Four men stumbled drunkenly through the darkness, their path lit by flashes from a lantern. When they reached the Thomas Mortensen farm outside of Monroe, Utah, they paused to tie handkerchiefs across their faces, then loudly called for William Birdsall.
Birdsall, 23, stepped out of the barn where he had been finishing late chores. The masked men seized him and slipped a rope around his neck. They beat his face and threw him to the ground. Hearing the commotion, Sarah Ann Mortensen, 26, stepped onto her porch and screamed.
One of the men, his voice slurred, told her to go back to her children "and be a true woman." Then they pulled Birdsall to his feet and began running. He had no choice but to run as well, lest he be choked by the rope around his neck.
Birdsall, born in Nebraska to a Quaker father and German mother, had been only 5 the summer his family joined friends for a tour of the West. Although the railroad had been completed years before, their group traveled leisurely by covered wagon. When they reached Utah, the Birdsalls wanted to call on a cousin before traveling on to California. By the time the Birdsalls found their cousin in Sevier County, it was too late to travel west that year.
The Birdsalls stayed in Utah, eventually converting to Mormonism and taking up a farm in Monroe. By 1893 they were well integrated into the community. One daughter married the Mormon presiding elder in nearby Marysvale. Another daughter served as a counselor in the Monroe Relief Society.
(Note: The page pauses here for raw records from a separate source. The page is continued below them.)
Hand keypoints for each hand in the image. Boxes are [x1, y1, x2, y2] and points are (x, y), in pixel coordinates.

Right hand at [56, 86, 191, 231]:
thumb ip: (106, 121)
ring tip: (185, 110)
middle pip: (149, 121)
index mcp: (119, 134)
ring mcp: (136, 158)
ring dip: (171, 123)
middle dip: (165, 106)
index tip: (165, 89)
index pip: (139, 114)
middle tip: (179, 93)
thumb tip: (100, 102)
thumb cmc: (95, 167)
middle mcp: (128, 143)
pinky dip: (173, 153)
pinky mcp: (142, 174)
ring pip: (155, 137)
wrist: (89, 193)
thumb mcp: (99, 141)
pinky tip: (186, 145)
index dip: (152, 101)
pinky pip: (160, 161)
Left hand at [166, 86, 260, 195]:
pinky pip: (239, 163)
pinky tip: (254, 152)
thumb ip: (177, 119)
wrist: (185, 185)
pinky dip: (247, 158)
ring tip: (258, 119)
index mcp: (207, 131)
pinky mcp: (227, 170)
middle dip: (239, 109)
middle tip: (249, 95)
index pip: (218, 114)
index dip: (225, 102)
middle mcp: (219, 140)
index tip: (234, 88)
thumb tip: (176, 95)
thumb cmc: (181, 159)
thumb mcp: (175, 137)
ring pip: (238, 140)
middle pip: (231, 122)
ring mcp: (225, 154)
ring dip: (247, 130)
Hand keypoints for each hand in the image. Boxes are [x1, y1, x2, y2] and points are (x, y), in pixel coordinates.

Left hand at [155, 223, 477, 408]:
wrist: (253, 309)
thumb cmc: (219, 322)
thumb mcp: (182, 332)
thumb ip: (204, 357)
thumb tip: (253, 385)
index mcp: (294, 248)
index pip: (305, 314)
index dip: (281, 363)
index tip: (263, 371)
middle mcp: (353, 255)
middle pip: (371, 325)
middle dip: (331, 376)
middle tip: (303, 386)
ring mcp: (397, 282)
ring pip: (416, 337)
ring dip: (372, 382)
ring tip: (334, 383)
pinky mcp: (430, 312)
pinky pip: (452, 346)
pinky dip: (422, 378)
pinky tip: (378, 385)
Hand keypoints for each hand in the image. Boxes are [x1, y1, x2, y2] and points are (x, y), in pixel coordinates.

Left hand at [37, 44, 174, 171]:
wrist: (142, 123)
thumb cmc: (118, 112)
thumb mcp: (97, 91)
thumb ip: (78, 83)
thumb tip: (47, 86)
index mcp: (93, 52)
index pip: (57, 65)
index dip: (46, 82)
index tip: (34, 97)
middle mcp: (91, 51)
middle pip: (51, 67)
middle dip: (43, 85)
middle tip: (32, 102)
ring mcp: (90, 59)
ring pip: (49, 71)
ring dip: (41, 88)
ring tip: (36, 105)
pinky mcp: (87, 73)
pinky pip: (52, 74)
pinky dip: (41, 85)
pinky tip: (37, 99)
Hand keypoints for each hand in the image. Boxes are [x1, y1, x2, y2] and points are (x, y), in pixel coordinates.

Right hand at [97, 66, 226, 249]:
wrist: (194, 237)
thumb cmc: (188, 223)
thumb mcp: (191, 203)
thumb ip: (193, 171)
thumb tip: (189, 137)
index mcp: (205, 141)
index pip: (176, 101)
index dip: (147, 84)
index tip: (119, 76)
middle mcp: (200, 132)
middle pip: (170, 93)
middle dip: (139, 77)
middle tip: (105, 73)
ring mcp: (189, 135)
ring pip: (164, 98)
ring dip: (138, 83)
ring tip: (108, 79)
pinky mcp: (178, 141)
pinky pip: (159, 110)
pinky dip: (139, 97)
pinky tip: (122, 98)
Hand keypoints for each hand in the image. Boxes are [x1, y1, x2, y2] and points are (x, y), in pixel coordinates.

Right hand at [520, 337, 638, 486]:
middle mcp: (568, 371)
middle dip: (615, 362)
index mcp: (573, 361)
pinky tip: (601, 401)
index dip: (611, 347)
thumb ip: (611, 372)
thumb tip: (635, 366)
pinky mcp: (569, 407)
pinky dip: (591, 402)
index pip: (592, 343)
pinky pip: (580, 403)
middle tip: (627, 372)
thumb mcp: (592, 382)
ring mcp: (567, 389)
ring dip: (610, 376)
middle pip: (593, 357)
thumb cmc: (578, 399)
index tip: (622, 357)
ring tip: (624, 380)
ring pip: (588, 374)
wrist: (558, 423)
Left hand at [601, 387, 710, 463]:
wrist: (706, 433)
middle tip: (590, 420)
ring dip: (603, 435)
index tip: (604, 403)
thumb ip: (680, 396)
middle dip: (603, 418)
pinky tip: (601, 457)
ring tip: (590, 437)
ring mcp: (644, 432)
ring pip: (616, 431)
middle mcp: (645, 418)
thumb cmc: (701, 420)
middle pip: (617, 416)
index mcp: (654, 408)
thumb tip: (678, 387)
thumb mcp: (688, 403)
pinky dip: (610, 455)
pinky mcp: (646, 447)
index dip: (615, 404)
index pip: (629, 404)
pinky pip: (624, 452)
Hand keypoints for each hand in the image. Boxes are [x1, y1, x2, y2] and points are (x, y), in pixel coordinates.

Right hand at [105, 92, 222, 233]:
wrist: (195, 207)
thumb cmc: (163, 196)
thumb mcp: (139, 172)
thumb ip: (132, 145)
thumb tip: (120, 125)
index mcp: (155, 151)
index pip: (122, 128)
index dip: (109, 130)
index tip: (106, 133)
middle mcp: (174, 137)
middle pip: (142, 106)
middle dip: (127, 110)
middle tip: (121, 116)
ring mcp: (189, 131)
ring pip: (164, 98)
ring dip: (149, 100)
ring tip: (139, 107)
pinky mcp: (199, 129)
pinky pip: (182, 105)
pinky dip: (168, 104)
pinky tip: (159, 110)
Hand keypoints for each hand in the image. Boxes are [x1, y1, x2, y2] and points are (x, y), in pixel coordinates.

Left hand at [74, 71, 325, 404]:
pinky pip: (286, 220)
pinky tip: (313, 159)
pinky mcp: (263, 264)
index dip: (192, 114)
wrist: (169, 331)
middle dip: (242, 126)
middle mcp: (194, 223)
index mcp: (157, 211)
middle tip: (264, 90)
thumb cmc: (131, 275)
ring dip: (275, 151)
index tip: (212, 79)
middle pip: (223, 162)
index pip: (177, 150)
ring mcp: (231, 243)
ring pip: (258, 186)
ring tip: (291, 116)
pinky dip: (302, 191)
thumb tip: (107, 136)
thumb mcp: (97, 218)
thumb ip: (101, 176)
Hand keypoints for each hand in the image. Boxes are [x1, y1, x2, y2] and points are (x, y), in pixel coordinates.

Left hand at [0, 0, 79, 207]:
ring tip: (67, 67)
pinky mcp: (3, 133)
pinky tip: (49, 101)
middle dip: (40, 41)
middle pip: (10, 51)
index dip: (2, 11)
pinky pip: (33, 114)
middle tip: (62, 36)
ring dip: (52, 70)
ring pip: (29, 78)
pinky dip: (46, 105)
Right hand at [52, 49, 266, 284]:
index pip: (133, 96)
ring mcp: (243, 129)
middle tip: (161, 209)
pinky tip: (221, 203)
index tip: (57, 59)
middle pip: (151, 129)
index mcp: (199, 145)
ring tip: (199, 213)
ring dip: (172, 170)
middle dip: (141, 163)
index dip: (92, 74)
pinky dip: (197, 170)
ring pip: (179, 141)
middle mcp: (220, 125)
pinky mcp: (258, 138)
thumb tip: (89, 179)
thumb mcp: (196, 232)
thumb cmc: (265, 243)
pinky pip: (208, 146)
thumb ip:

And when Thomas Mortensen went to work in Nevada's De La Mar mines, it was William Birdsall whom he asked to live in his barn, do his chores, and watch his wife and daughters.
For unknown reasons, however, some in the community disliked the young man. Monroe Town Marshal Lyman Collings, 37, was especially antagonistic, spreading gossip that Birdsall took liberties with Mrs. Mortensen, making her chop her own stove wood while he, Birdsall, took money sent by her husband to buy whiskey and dance tickets.
On the evening of Feb. 25, 1898, some of Monroe's men gathered at the saloon after a town social. As the drinking progressed, talk turned to Birdsall. Collings said someone should drive him out of town; when others agreed, Collings urged them to follow through with what may at first have been idle talk. Ben Hoopes, Ammon Hunt, Al Winn and Andrew Brown collected a rope and lantern from Hoopes' barbershop, then headed toward the Mortensen farm.
Birdsall struggled to stay on his feet as he was jerked across fields and through a canal. When he stumbled, his attackers dragged him until he was choked nearly to unconsciousness, then pulled him upright and ran again, all the while cursing and telling him to leave Monroe or be hanged. Finally they released him, his neck raw and swollen, his eyes blackened. Birdsall headed over the mountain that night to find refuge with his sister in Marysvale.
Word of the "whitecapping" (think Klu Klux Klan or armed vigilantes) spread quickly, but no action was taken for weeks. Eventually, citizens who believed Birdsall was a moral, industrious young man prevailed upon law officers to investigate.
Hoopes, Hunt, Winn, Brown and one other were indicted for rioting and maintaining an unlawful assemblage, and they went to trial in May. The jury found the four men guilty, acquitting the fifth. Before passing sentence, Judge Homer McCarty lectured the men concerning their crime and for calling their wives to perjure themselves by providing false alibis. He called Collings "the real criminal," and said he "should be wearing stripes in the penitentiary."
McCarty, who had known the defendants since childhood, imposed as severe a penalty as the law allowed: a $50 fine ($25 for Hoopes, who had not perjured his wife), but no jail time.
Birdsall, however, had had enough of Monroe and never returned.